WHAT IS EXPECTED: Please show every line of the records that contains the word "common". Case counts.

Saved entries:

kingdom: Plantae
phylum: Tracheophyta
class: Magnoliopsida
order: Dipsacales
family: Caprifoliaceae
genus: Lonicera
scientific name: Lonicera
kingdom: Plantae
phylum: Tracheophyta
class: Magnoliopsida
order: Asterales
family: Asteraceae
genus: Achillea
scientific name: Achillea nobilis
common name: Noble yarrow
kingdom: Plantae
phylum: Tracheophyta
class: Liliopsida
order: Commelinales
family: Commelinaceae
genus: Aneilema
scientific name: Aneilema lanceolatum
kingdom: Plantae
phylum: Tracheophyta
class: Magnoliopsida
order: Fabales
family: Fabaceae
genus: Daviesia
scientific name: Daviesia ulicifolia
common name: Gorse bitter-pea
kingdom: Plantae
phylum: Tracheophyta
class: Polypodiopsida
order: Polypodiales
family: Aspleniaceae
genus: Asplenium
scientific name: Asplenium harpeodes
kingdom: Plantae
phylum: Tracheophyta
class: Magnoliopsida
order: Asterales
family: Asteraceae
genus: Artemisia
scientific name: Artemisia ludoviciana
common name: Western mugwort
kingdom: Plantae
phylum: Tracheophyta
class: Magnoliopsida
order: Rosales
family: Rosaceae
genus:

ANSWER FOR THE TASK:
common name: Noble yarrow
common name: Gorse bitter-pea
common name: Western mugwort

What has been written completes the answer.